Une panne d’électricité massive a frappé lundi la péninsule ibérique et une partie du sud de la France, perturbant gravement les infrastructures de transport et soulevant de sérieuses questions sur la résilience énergétique européenne.
Une panne d’une ampleur inédite frappe l’Europe du Sud
Lundi en fin de matinée, une panne d’électricité majeure a paralysé l’Espagne, le Portugal et le sud de la France. Cette coupure, survenue de manière brutale, a provoqué une désorganisation des réseaux ferroviaires, une perturbation du trafic aérien, et a semé la panique parmi la population, notamment en Espagne, où de nombreux habitants se sont rués vers les distributeurs bancaires et à la recherche de signal mobile.
Réaction rapide des autorités espagnoles
Face à la gravité de la situation, le Premier ministre espagnol Pedro Sanchez a convoqué une réunion extraordinaire du Conseil de sécurité national. Lors d’une allocution, il a appelé au « civisme » et à la « responsabilité », tout en assurant que des mesures étaient prises pour un retour rapide à la normale. Grâce aux interconnexions avec la France et le Maroc, ainsi qu’à la réactivation de centrales à gaz et hydroélectriques, l’approvisionnement a progressivement été rétabli dans plusieurs régions.
L’opérateur Red Electrica a annoncé mobiliser « toutes les ressources » pour résoudre la panne, estimant entre 6 et 10 heures le délai nécessaire pour un rétablissement complet. Dès 17 heures, plusieurs zones du Nord, Sud et Ouest de l’Espagne avaient retrouvé l’électricité.
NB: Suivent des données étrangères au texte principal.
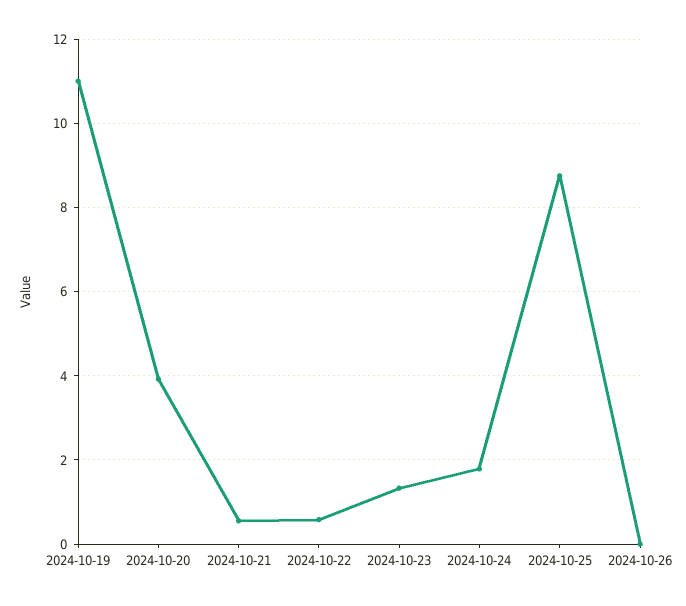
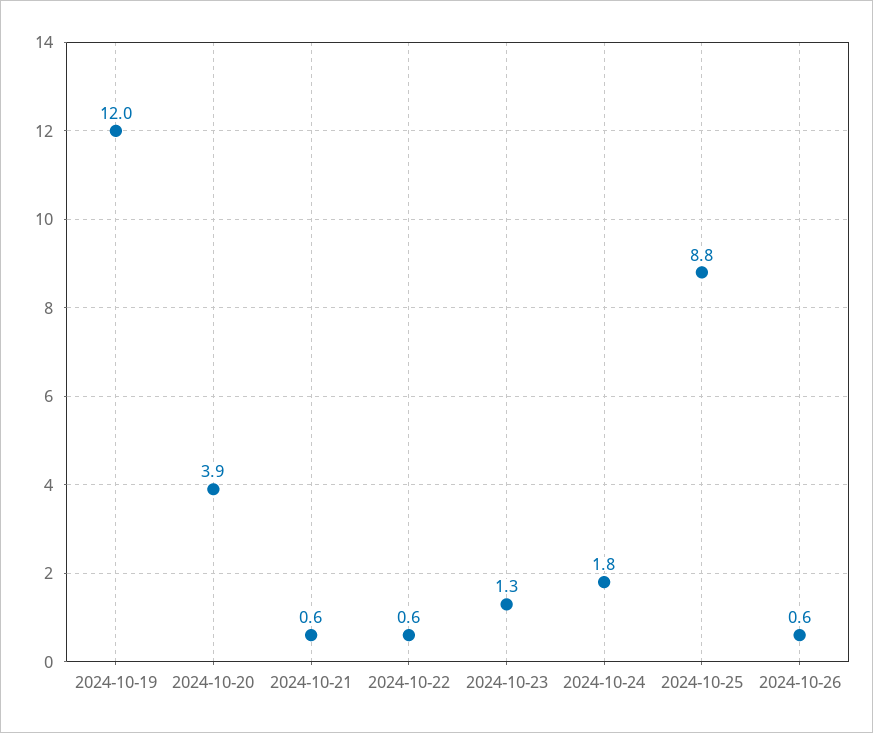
  {
-   "2024-10-19": 11,
+   "2024-10-19": 12,
    "2024-10-20": 3.9,
    "2024-10-21": 0.6,
    "2024-10-22": 0.6,
    "2024-10-23": 1.3,
    "2024-10-24": 1.8,
    "2024-10-25": 8.8,
-   "2024-10-26": 0
+   "2024-10-26": 0.6
  }

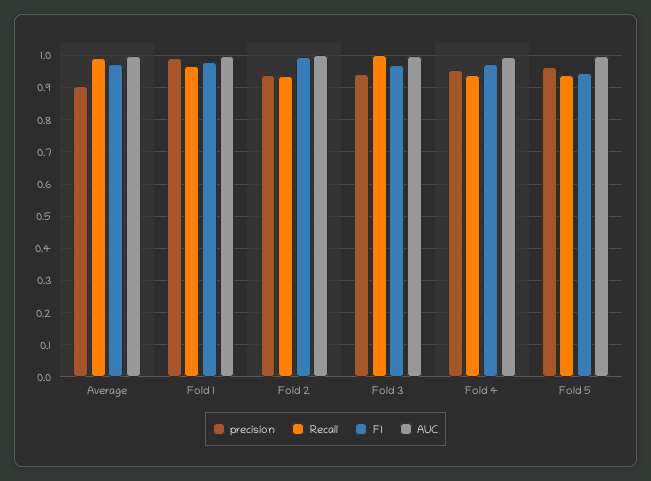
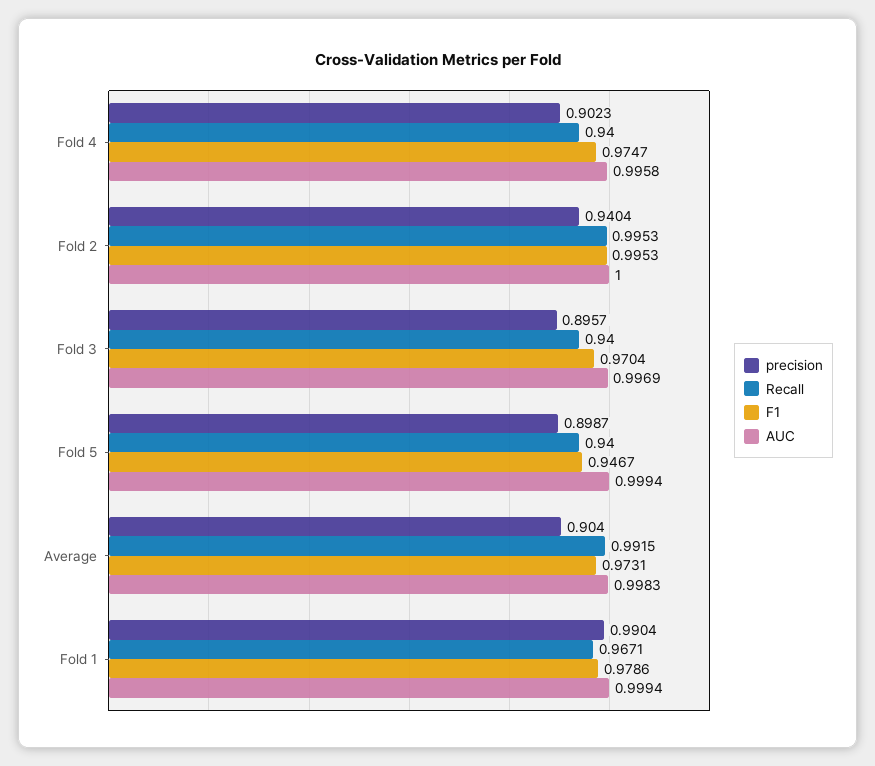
  {
    "precision": {
      "Average": 0.904,
      "Fold 1": 0.9904,
      "Fold 2": 0.9404,
-     "Fold 3": 0.94,
+     "Fold 3": 0.8957,
-     "Fold 4": 0.96,
+     "Fold 4": 0.9023,
-     "Fold 5": 0.96
+     "Fold 5": 0.8987
    },
    "Recall": {
      "Average": 0.9915,
      "Fold 1": 0.9671,
-     "Fold 2": 0.94,
+     "Fold 2": 0.9953,
-     "Fold 3": 1,
+     "Fold 3": 0.94,
      "Fold 4": 0.94,
      "Fold 5": 0.94
    },
    "F1": {
      "Average": 0.9731,
      "Fold 1": 0.9786,
      "Fold 2": 0.9953,
      "Fold 3": 0.9704,
      "Fold 4": 0.9747,
      "Fold 5": 0.9467
    },
    "AUC": {
      "Average": 0.9983,
      "Fold 1": 0.9994,
      "Fold 2": 1,
      "Fold 3": 0.9969,
      "Fold 4": 0.9958,
      "Fold 5": 0.9994
    }
  }

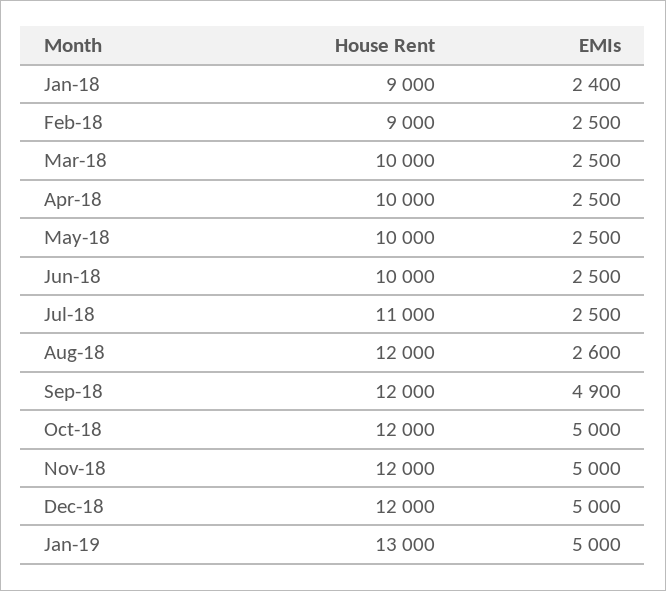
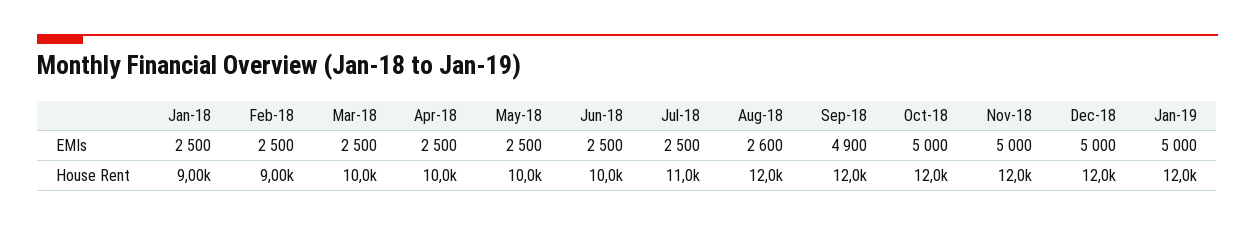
  {
    "House Rent": {
      "Jan-18": 9000,
      "Feb-18": 9000,
      "Mar-18": 10000,
      "Apr-18": 10000,
      "May-18": 10000,
      "Jun-18": 10000,
      "Jul-18": 11000,
      "Aug-18": 12000,
      "Sep-18": 12000,
      "Oct-18": 12000,
      "Nov-18": 12000,
      "Dec-18": 12000,
-     "Jan-19": 13000
+     "Jan-19": 12000
    },
    "EMIs": {
-     "Jan-18": 2400,
+     "Jan-18": 2500,
      "Feb-18": 2500,
      "Mar-18": 2500,
      "Apr-18": 2500,
      "May-18": 2500,
      "Jun-18": 2500,
      "Jul-18": 2500,
      "Aug-18": 2600,
      "Sep-18": 4900,
      "Oct-18": 5000,
      "Nov-18": 5000,
      "Dec-18": 5000,
      "Jan-19": 5000
    }
  }

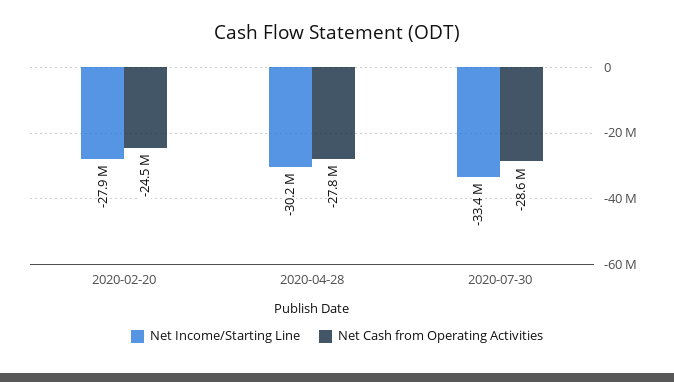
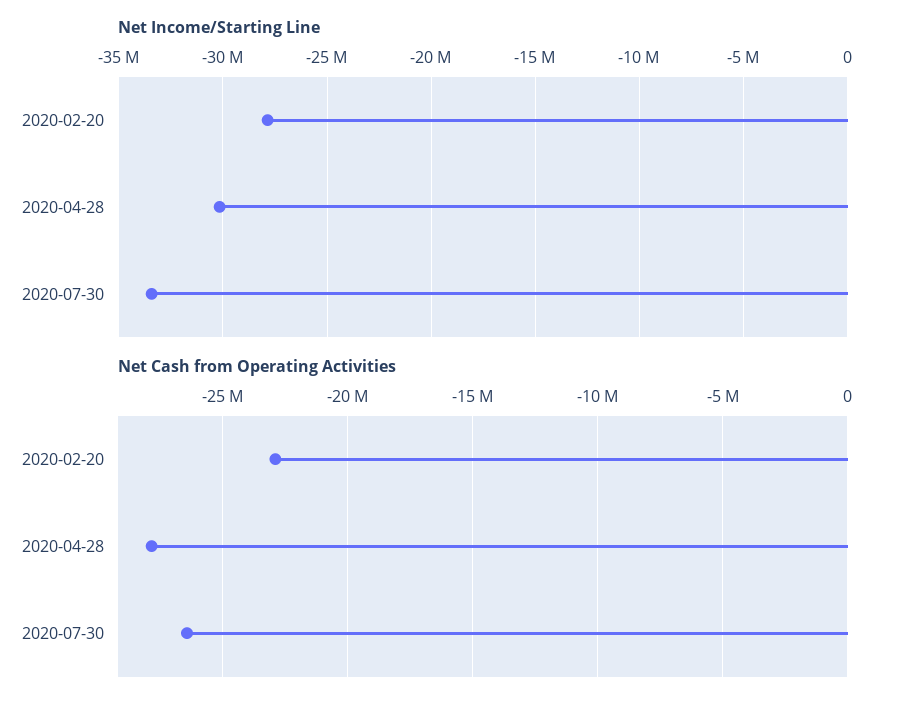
  {
    "Net Income/Starting Line": {
      "2020-02-20": -27900000,
      "2020-04-28": -30200000,
      "2020-07-30": -33400000
    },
    "Net Cash from Operating Activities": {
-     "2020-02-20": -24500000,
+     "2020-02-20": -23000000,
      "2020-04-28": -27800000,
-     "2020-07-30": -28600000
+     "2020-07-30": -26500000
    }
  }

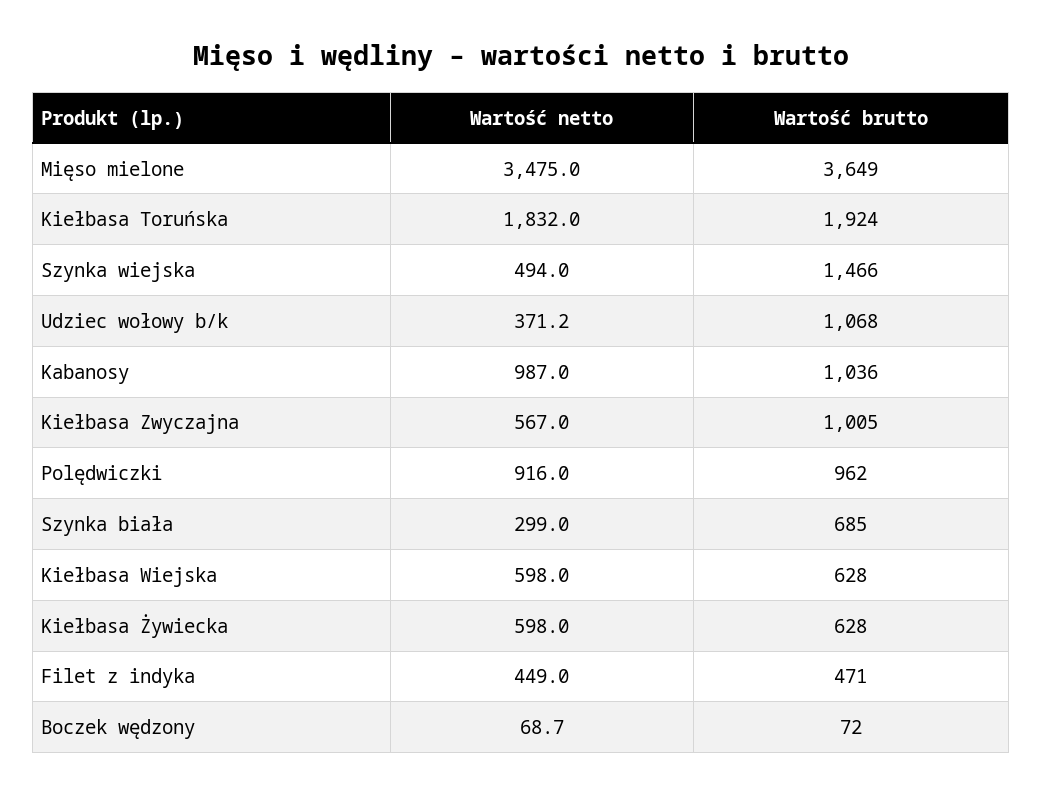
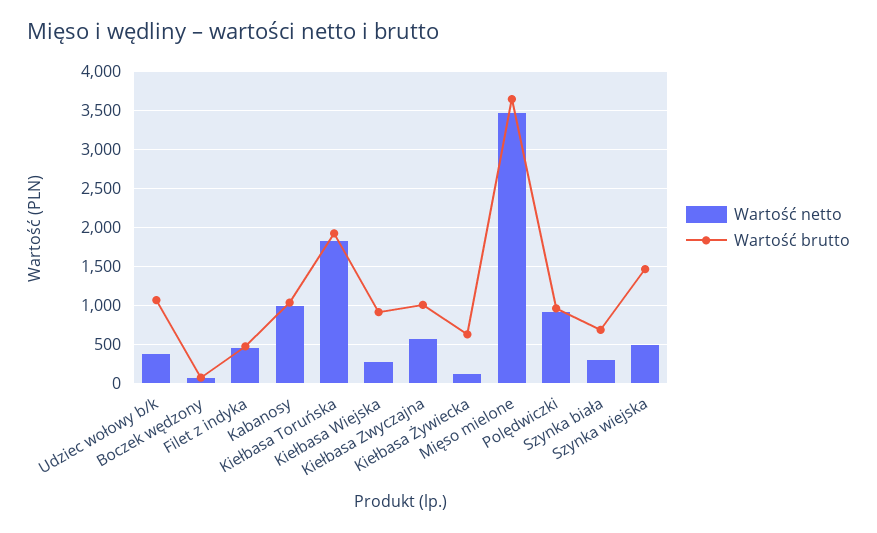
  {
    "Wartość netto": {
      "Mięso mielone": 3475,
      "Kiełbasa Toruńska": 1832,
      "Szynka wiejska": 494,
      "Udziec wołowy b/k": 371.2,
      "Kabanosy": 987,
      "Kiełbasa Zwyczajna": 567,
      "Polędwiczki": 916,
      "Szynka biała": 299,
-     "Kiełbasa Wiejska": 598,
+     "Kiełbasa Wiejska": 300,
-     "Kiełbasa Żywiecka": 598,
+     "Kiełbasa Żywiecka": 100,
      "Filet z indyka": 449,
      "Boczek wędzony": 68.7
    },
    "Wartość brutto": {
      "Mięso mielone": 3649,
      "Kiełbasa Toruńska": 1924,
      "Szynka wiejska": 1466,
      "Udziec wołowy b/k": 1068,
      "Kabanosy": 1036,
      "Kiełbasa Zwyczajna": 1005,
      "Polędwiczki": 962,
      "Szynka biała": 685,
-     "Kiełbasa Wiejska": 628,
+     "Kiełbasa Wiejska": 900,
      "Kiełbasa Żywiecka": 628,
      "Filet z indyka": 471,
      "Boczek wędzony": 72
    }
  }

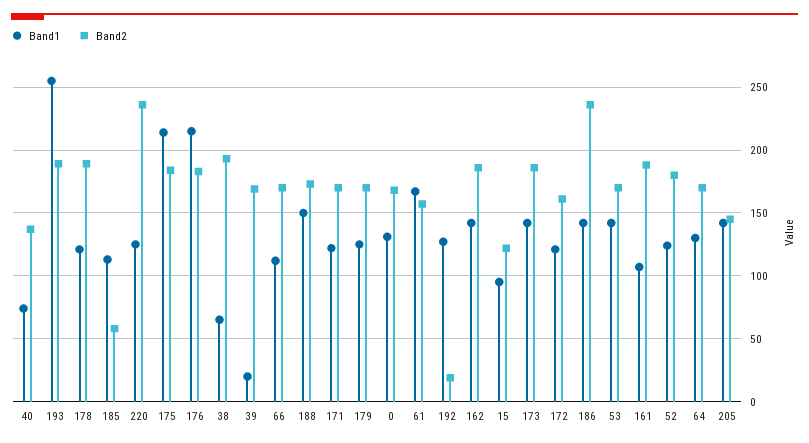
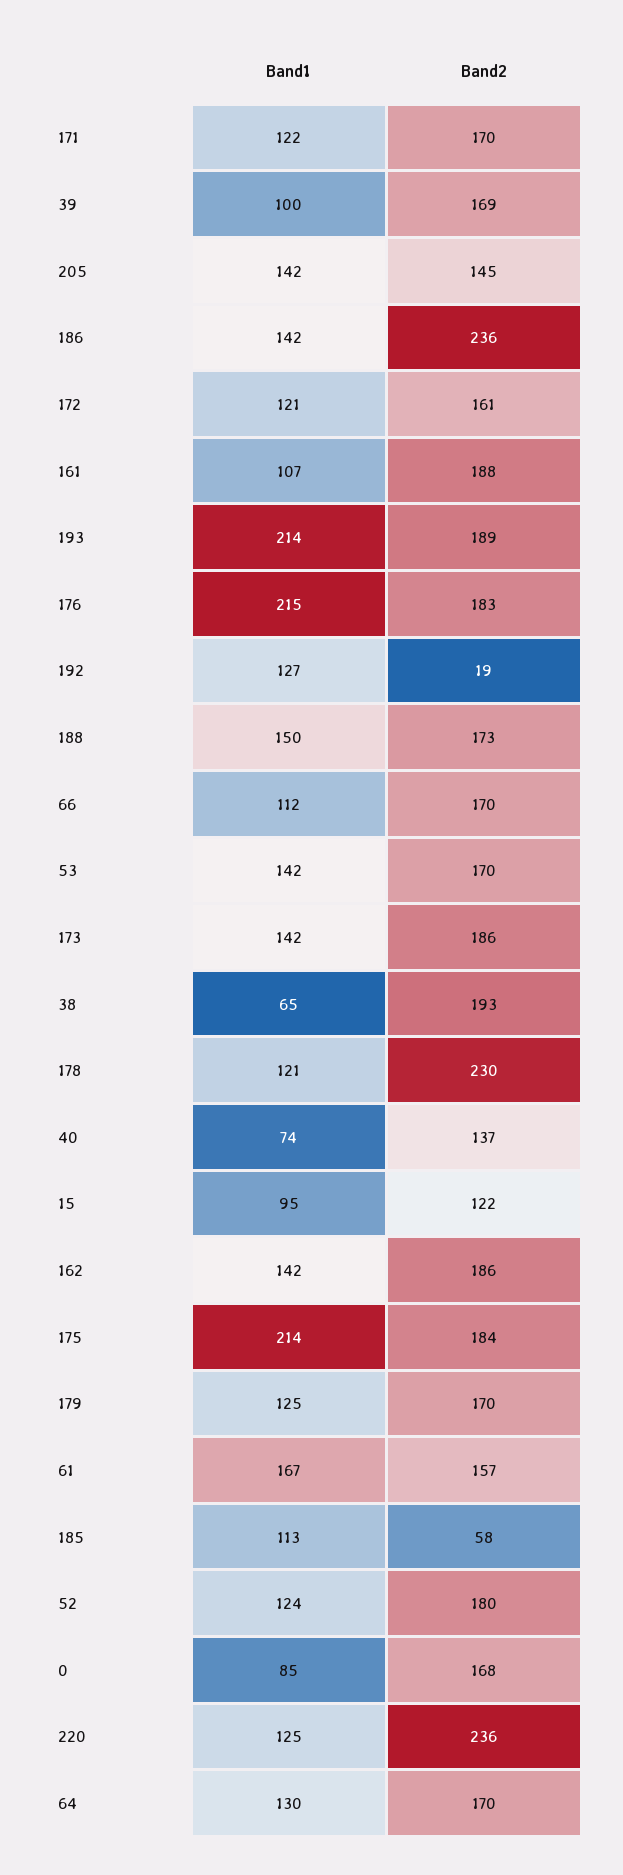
  {
    "Band1": {
      "40": 74,
-     "193": 255,
+     "193": 214,
      "178": 121,
      "185": 113,
      "220": 125,
      "175": 214,
      "176": 215,
      "38": 65,
-     "39": 20,
+     "39": 100,
      "66": 112,
      "188": 150,
      "171": 122,
      "179": 125,
-     "0": 130,
+     "0": 85,
      "61": 167,
      "192": 127,
      "162": 142,
      "15": 95,
      "173": 142,
      "172": 121,
      "186": 142,
      "53": 142,
      "161": 107,
      "52": 124,
      "64": 130,
      "205": 142
    },
    "Band2": {
      "40": 137,
      "193": 189,
-     "178": 190,
+     "178": 230,
      "185": 58,
      "220": 236,
      "175": 184,
      "176": 183,
      "38": 193,
      "39": 169,
      "66": 170,
      "188": 173,
      "171": 170,
      "179": 170,
      "0": 168,
      "61": 157,
      "192": 19,
      "162": 186,
      "15": 122,
      "173": 186,
      "172": 161,
      "186": 236,
      "53": 170,
      "161": 188,
      "52": 180,
      "64": 170,
      "205": 145
    }
  }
Origine de la panne encore inconnue
Pour l’heure, aucune cause précise n’a été déterminée. Selon Eduardo Prieto, un responsable de Red Electrica, il est trop tôt pour spéculer. Antonio Costa, président du Conseil européen, a confirmé qu’aucune cyberattaque n’était suspectée à ce stade.
Cependant, le réseau ferroviaire espagnol restera partiellement inopérant jusqu’au lendemain, selon Oscar Puente, ministre des Transports. La circulation des trains de moyenne et longue distance ne pourra pas être entièrement rétablie avant la fin de la journée.
Conséquences visibles dans les grandes villes
Dans les métropoles telles que Madrid et Barcelone, la panne a créé d’énormes embouteillages. De nombreux habitants, privés de réseau mobile et d’internet, se sont retrouvés désorientés. À Barcelone, Gloria Sanchis, une retraitée de 69 ans, expliquait attendre depuis plus d’une heure et demie un bus pour rejoindre l’aéroport, faute d’informations disponibles.
Les métros sont restés à l’arrêt, et la direction générale du trafic routier (DGT) a exhorté les automobilistes à limiter leurs déplacements. Du côté des services de santé, le ministère de la Santé a rassuré la population en indiquant que les hôpitaux continuaient de fonctionner grâce à des groupes électrogènes et disposaient de réserves suffisantes de carburant.
Par mesure de sécurité, les centrales nucléaires espagnoles ont également été arrêtées.
Le Portugal également impacté
Au Portugal, le gestionnaire du réseau électrique national (REN) a activé ses plans d’urgence. Toutefois, il restait incapable de prédire l’heure du retour à la normale. La panne aurait pour origine un problème sur le réseau de transport d’énergie en Espagne, selon le porte-parole du gouvernement portugais Antonio Leitao Amaro.
À Lisbonne, plusieurs quartiers ont subi des coupures de courant, provoquant notamment des pannes de feux de signalisation et l’évacuation de rames de métro.
Soutien européen et incidents en France
La Commission européenne est en contact étroit avec l’Espagne et le Portugal pour analyser l’incident. En France, le Pays basque a également été brièvement affecté, mais l’alimentation électrique a rapidement été rétablie. Le gestionnaire français RTE a indiqué avoir mobilisé ses équipes pour soutenir l’Espagne, fournissant jusqu’à 700 MW de capacité, avec possibilité d’augmenter à 950 MW.
Une crise qui rappelle des précédents historiques
Cette panne rappelle d’autres incidents majeurs survenus ces dernières années, comme en Tunisie en 2023, au Sri Lanka en 2020, en Argentine et en Uruguay en 2019, ainsi qu’en Inde en 2012. En Europe, un précédent notable avait eu lieu en novembre 2006, lorsqu’une défaillance en Allemagne avait plongé 10 millions de personnes dans le noir.